Data on diversity | COST ES1103 | Newcastle University

Task 2: Generate protocols for the analysis of the data on diversity

The excitement generated by the use of the next generation of sequencing has also been matched by considerable controversy. Broadly speaking, there are two kinds of errors:

sequencing errors, and
erroneous estimates of diversity.

The two forms of error are linked. The sequencing error is largely caused by the tendency of the new generation of massively parallel sequencing to miscall homopolymers (sequences of DNA with the same base), though there are undoubtedly problems with chimera as well (when the DNA from two separate organisms give one sequence).

The effect of this error is to increase the apparent diversity of the sample and lead to inflated numbers of unique sequences. It also skews the underlying distribution of the sequences which is used to estimate the true diversity.

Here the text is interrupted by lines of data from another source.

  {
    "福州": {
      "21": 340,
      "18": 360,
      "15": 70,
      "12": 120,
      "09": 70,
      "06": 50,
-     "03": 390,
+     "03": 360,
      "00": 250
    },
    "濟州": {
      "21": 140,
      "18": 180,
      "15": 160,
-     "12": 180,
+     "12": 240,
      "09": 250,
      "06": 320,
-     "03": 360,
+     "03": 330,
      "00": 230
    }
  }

Solutions for sequencing errors

There are a number of approaches to resolving the issue of sequencing error.

The best, but perhaps more difficult approach is to reanalyse the data to remove the sequencing error.
The simpler, but arguably less satisfactory approach is to analyse the data in such a way that the effects of sequence error are minimised.

The relative merits of these approaches need to be discussed and evaluated and we need to consider the effect on the quality and clarity of our picture of microbial diversity.

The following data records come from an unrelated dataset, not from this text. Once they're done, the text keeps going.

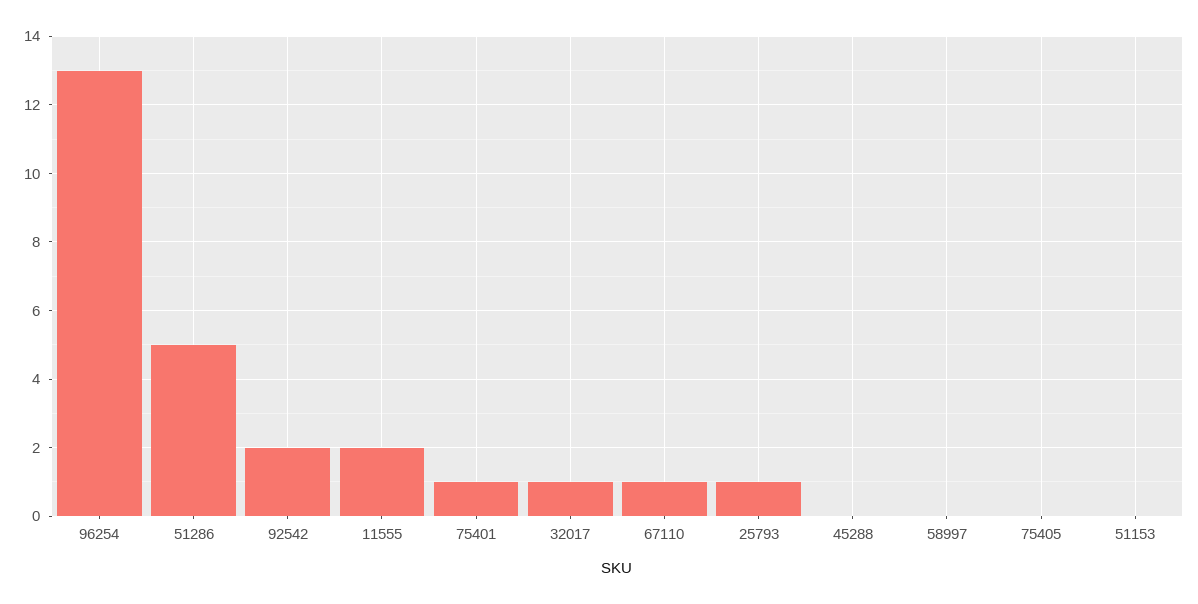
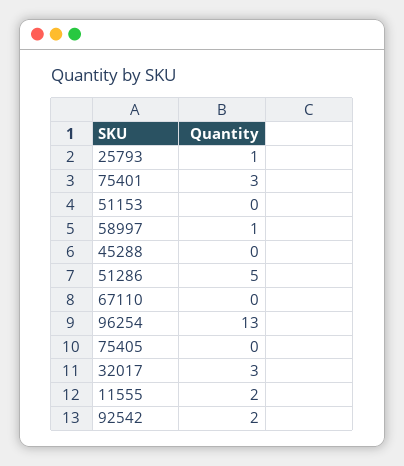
  {
    "96254": 13,
    "51286": 5,
    "92542": 2,
    "11555": 2,
-   "75401": 1,
+   "75401": 3,
-   "32017": 1,
+   "32017": 3,
-   "67110": 1,
+   "67110": 0,
    "25793": 1,
    "45288": 0,
-   "58997": 0,
+   "58997": 1,
    "75405": 0,
    "51153": 0
  }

We are particularly concerned that we should clearly understand the long-term impact of using a simpler approach. Will it condemn us and future generations to a degraded picture of diversity that will prevent us from seeing the fundamental patterns in the data? We could cause long-term harm to the knowledge base if, for short-term gain, we neglect to analyse the data correctly.

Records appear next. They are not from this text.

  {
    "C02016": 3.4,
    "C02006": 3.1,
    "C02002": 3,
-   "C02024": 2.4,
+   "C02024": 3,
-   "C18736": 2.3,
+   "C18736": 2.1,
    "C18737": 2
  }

Choosing the right approach

We need to evaluate the costs and consequences of the contrasting approaches. Even with very large sample sizes, the observed diversity typically falls well below the true diversity of the system under study.

There are a range of mathematical tools to extrapolate data from a sample to give the diversity of the whole community. Again, there are differing perspectives on how best to achieve this and differing techniques.

We need to discuss and recommend how to determine diversity. This debate must be informed by the debate on the sequencing problem, because the strategy for coping with sequencing error will inevitably affect on the strategy for estimating diversity.